▶ Work instructions:
1. Say whether each statement below agrees with the dma-buf patch email. Answer yes or no for each, and quote the text's deciding words. (a) The new helpers turn MMIO physical address ranges into scatter-gather tables. (b) Direct bus address mapping for PCI_P2PDMA_MAP_BUS_ADDR allocates an IOVA. (c) Handling the bus offset case is said to help mainly on x86 platforms.
2. Write a continuation of the dma-buf patch email, starting from its final sentence.

▶ Selected excerpt:

Re: [PATCH v8 06/11] dma-buf: provide phys_vec to scatter-gather mapping routine - Linaro-mm-sig

19 Nov 2025

      On Tue, Nov 18, 2025 at 04:06:11PM -0800, Nicolin Chen wrote:
...
On Tue, Nov 11, 2025 at 11:57:48AM +0200, Leon Romanovsky wrote:
...
From: Leon Romanovsky leonro@nvidia.com
Add dma_buf_map() and dma_buf_unmap() helpers to convert an array of
MMIO physical address ranges into scatter-gather tables with proper
DMA mapping.
These common functions are a starting point and support any PCI
drivers creating mappings from their BAR's MMIO addresses. VFIO is one
case, as shortly will be RDMA. We can review existing DRM drivers to
refactor them separately. We hope this will evolve into routines to
help common DRM that include mixed CPU and MMIO mappings.
Compared to the dma_map_resource() abuse this implementation handles
the complicated PCI P2P scenarios properly, especially when an IOMMU
is enabled:

Direct bus address mapping without IOVA allocation for
PCI_P2PDMA_MAP_BUS_ADDR, using pci_p2pdma_bus_addr_map(). This
happens if the IOMMU is enabled but the PCIe switch ACS flags allow
transactions to avoid the host bridge.
Further, this handles the slightly obscure, case of MMIO with a
phys_addr_t that is different from the physical BAR programming
(bus offset). The phys_addr_t is converted to a dma_addr_t and
accommodates this effect. This enables certain real systems to
work, especially on ARM platforms.

Mapping through host bridge with IOVA allocation and DMA_ATTR_MMIO
attribute for MMIO memory regions (PCI_P2PDMA_MAP_THRU_HOST_BRIDGE).
This happens when the IOMMU is enabled and the ACS flags are forcing
all traffic to the IOMMU - ie for virtualization systems.

Cases where P2P is not supported through the host bridge/CPU. The
P2P subsystem is the proper place to detect this and block it.

▶ Data provided:
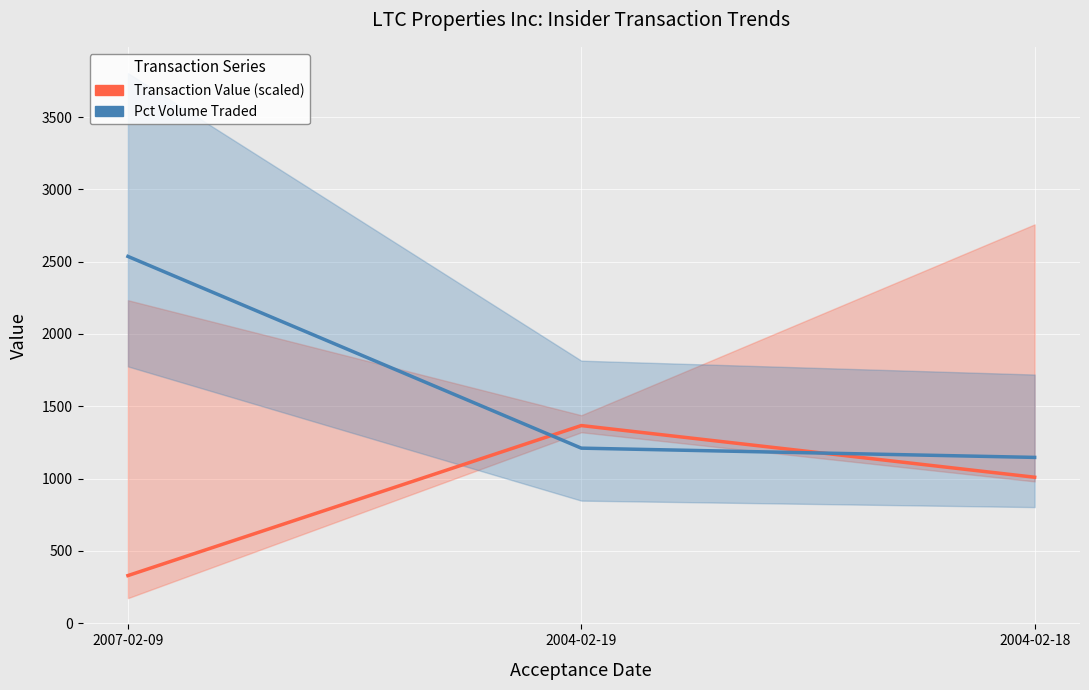

Reading left to right, list all the values displayed in this chart.

Transaction Value (scaled): 328.7	1366.2	1008.8
Pct Volume Traded: 2536.0	1210.0	1146.0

▶ Results for the exercise:
1.
(a) Yes: "convert an array of MMIO physical address ranges into scatter-gather tables with proper DMA mapping."
(b) No: "Direct bus address mapping without IOVA allocation for PCI_P2PDMA_MAP_BUS_ADDR."
(c) No: "This enables certain real systems to work, especially on ARM platforms."

2.
Helper functions fill_sg_entry() and calc_sg_nents() handle the
scatter-gather table construction, splitting large regions into
UINT_MAX-sized chunks to fit within sg->length field limits.
Since the physical address based DMA API forbids use of the CPU list
of the scatterlist this will produce a mangled scatterlist that has
a fully zero-length and NULL'd CPU list. The list is 0 length,
all the struct page pointers are NULL and zero sized. This is stronger
and more robust than the existing mangle_sg_table() technique. It is
a future project to migrate DMABUF as a subsystem away from using
scatterlist for this data structure.
Tested-by: Alex Mastro amastro@fb.com
Tested-by: Nicolin Chen nicolinc@nvidia.com
Signed-off-by: Leon Romanovsky leonro@nvidia.com
Reviewed-by: Nicolin Chen nicolinc@nvidia.com
With a nit:
...
+err_unmap_dma:

if (!i || !dma->state) {
; /* Do nothing */

} else if (dma_use_iova(dma->state)) {
dma_iova_destroy(attach->dev, dma->state, mapped_len, dir,

		 DMA_ATTR_MMIO);

} else {
for_each_sgtable_dma_sg(&dma->sgt, sgl, i)

	dma_unmap_phys(attach->dev, sg_dma_address(sgl),

		       sg_dma_len(sgl), dir, DMA_ATTR_MMIO);

Would it be safer to skip dma_unmap_phys() the range [i, nents)?
[i, nents) is not supposed to be in SG list which we are iterating.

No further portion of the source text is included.